*Data provided*
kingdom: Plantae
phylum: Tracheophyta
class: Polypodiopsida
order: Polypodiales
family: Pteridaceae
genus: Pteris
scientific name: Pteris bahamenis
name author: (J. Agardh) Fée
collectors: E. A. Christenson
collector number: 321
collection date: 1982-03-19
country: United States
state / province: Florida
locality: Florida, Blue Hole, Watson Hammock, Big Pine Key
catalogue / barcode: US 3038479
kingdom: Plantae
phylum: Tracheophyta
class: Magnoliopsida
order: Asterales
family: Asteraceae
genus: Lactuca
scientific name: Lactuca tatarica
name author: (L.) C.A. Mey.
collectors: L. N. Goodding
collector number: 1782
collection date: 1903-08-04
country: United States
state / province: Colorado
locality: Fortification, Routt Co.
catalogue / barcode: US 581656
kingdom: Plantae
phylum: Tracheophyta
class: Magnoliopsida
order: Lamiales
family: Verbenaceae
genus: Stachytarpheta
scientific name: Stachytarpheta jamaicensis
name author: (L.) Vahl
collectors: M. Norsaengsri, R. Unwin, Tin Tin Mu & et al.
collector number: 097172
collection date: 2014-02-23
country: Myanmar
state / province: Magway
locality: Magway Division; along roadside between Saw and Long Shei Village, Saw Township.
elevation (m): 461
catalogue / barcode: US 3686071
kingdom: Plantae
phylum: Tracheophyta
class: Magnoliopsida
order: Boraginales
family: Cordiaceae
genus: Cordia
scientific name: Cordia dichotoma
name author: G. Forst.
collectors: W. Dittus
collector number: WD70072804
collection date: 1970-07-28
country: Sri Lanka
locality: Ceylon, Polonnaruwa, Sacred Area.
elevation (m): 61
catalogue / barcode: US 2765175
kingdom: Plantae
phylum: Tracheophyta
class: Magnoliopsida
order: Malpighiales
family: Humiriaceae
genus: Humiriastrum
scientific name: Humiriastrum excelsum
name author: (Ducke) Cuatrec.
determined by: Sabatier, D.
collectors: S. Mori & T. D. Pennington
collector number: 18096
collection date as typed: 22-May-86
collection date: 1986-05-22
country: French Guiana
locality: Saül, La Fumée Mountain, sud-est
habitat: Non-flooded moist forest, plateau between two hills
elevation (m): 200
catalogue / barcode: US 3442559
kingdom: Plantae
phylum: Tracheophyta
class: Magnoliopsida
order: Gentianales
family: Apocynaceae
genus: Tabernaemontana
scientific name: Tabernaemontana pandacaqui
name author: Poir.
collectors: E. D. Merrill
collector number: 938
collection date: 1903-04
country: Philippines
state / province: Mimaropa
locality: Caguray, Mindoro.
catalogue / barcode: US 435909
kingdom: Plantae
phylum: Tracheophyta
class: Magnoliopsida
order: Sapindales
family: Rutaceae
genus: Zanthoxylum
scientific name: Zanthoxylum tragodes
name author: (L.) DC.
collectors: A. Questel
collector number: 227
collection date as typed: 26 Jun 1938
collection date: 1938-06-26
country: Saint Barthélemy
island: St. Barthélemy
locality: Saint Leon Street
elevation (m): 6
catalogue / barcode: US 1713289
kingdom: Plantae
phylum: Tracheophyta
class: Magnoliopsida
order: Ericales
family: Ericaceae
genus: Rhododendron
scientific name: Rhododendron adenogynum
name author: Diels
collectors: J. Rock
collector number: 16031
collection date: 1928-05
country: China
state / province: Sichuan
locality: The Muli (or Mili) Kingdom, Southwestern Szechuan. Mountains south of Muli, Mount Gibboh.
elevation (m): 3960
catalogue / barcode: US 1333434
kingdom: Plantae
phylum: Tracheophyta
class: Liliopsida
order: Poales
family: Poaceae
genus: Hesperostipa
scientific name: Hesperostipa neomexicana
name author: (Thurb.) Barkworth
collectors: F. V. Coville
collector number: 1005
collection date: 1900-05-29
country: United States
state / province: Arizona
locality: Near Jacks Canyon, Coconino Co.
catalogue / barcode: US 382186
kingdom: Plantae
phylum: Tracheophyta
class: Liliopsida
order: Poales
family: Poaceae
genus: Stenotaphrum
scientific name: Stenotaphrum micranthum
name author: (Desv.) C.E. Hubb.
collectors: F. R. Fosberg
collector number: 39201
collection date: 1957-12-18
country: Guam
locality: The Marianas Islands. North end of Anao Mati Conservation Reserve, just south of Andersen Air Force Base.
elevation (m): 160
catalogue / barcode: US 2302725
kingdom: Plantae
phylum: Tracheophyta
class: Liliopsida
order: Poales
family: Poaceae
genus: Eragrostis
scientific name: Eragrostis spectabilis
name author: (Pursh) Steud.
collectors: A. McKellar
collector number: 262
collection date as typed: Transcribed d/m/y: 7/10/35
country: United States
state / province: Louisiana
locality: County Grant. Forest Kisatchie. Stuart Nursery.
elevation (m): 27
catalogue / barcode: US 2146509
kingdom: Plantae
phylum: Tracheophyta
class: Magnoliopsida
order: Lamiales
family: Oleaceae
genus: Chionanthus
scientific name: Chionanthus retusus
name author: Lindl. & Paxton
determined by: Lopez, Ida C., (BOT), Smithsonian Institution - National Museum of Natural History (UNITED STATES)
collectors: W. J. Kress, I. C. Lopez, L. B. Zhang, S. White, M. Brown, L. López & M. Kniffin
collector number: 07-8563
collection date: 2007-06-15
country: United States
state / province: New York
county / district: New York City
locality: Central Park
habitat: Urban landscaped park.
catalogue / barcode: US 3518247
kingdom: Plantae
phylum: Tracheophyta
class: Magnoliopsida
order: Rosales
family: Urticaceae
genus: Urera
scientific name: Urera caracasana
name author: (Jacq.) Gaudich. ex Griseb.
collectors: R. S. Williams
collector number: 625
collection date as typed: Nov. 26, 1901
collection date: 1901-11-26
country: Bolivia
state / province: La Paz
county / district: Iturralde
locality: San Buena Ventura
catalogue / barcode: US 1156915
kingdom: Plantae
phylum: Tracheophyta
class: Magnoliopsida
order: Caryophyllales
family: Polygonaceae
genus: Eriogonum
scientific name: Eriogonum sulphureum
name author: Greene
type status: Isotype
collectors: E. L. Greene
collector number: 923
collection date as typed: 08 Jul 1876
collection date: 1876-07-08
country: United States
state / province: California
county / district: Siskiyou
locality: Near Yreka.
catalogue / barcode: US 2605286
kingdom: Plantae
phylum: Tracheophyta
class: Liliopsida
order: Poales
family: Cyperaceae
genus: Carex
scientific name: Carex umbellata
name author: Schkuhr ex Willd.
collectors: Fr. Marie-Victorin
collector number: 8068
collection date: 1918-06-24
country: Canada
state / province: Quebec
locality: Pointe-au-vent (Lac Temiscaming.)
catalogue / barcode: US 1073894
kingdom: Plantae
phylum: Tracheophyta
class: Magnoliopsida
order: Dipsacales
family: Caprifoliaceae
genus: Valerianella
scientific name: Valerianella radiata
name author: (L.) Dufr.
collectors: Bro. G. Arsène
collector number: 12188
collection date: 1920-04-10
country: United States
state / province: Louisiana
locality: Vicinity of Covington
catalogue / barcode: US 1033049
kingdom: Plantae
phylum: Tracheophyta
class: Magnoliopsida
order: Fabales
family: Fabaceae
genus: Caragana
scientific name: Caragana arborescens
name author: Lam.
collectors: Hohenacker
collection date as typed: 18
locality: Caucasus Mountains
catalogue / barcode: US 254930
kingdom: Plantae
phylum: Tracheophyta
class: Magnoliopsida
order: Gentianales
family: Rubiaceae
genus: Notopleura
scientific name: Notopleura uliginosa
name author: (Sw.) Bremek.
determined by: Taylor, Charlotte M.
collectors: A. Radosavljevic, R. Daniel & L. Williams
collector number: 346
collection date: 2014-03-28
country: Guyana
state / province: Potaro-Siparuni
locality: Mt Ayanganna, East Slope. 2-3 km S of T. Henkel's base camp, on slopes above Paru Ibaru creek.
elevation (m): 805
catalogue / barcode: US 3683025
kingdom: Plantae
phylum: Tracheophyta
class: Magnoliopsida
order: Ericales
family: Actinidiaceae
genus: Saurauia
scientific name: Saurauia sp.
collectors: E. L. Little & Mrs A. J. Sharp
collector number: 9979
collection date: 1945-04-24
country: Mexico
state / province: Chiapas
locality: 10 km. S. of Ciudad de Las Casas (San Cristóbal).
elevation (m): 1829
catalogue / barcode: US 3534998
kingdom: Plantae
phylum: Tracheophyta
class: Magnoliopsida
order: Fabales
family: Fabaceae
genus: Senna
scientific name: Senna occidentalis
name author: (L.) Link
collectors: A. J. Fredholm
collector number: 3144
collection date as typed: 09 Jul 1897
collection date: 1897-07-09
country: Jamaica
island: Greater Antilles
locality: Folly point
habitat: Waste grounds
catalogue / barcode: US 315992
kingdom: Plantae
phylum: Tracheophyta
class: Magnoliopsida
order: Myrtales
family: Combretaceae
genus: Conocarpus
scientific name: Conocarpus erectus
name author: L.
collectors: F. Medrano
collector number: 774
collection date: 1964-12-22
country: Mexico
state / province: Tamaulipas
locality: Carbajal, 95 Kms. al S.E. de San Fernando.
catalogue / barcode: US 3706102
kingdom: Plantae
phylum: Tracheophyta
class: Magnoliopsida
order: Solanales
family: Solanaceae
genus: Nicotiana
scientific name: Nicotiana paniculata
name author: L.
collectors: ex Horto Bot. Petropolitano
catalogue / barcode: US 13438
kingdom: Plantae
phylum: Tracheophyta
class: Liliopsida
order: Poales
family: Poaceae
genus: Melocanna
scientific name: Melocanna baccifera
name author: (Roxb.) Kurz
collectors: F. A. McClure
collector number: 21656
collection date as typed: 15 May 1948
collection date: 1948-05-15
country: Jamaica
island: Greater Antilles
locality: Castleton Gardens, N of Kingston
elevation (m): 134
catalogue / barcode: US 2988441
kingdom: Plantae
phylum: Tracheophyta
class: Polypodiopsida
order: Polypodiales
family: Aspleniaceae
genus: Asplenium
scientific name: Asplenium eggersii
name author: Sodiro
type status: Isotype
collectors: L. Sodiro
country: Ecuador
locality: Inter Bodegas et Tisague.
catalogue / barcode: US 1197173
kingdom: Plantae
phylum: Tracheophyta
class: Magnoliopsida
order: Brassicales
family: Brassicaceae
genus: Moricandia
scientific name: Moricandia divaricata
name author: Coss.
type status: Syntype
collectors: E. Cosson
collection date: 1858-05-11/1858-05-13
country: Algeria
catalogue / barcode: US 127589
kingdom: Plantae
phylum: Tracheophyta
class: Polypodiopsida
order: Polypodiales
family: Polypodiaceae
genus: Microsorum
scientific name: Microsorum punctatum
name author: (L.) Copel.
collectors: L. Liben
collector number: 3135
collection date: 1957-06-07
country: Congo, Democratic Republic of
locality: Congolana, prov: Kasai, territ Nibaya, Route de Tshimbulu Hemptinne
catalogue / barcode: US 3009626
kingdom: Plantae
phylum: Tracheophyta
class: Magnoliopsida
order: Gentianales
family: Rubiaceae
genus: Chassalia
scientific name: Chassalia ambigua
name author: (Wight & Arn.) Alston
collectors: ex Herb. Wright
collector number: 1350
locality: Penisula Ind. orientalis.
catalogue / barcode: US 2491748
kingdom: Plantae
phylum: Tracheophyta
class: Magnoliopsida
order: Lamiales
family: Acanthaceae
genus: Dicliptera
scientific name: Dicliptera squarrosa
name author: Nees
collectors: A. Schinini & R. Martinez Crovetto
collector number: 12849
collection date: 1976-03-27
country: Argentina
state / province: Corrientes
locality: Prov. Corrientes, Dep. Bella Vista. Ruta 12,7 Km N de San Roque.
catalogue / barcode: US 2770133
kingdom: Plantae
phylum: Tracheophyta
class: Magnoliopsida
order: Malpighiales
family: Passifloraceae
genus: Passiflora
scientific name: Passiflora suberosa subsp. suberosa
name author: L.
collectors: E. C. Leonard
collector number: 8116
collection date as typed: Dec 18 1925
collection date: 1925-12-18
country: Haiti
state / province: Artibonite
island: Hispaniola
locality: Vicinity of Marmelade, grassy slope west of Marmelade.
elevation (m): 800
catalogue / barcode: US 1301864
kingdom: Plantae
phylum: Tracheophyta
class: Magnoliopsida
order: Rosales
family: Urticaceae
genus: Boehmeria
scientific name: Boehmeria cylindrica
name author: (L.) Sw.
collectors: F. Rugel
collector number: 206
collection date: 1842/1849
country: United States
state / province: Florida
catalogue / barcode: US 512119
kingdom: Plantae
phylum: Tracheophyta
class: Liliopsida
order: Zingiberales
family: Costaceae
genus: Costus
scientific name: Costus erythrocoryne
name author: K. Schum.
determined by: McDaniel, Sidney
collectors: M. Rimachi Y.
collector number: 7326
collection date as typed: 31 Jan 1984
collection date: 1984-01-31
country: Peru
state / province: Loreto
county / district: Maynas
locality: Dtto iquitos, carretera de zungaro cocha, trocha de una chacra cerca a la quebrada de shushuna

*Exercise requirements*
Please reproduce verbatim every line from the start of the items through the line containing "state / province: Colorado", with both ends included.

*Complete answer*
kingdom: Plantae
phylum: Tracheophyta
class: Polypodiopsida
order: Polypodiales
family: Pteridaceae
genus: Pteris
scientific name: Pteris bahamenis
name author: (J. Agardh) Fée
collectors: E. A. Christenson
collector number: 321
collection date: 1982-03-19
country: United States
state / province: Florida
locality: Florida, Blue Hole, Watson Hammock, Big Pine Key
catalogue / barcode: US 3038479
kingdom: Plantae
phylum: Tracheophyta
class: Magnoliopsida
order: Asterales
family: Asteraceae
genus: Lactuca
scientific name: Lactuca tatarica
name author: (L.) C.A. Mey.
collectors: L. N. Goodding
collector number: 1782
collection date: 1903-08-04
country: United States
state / province: Colorado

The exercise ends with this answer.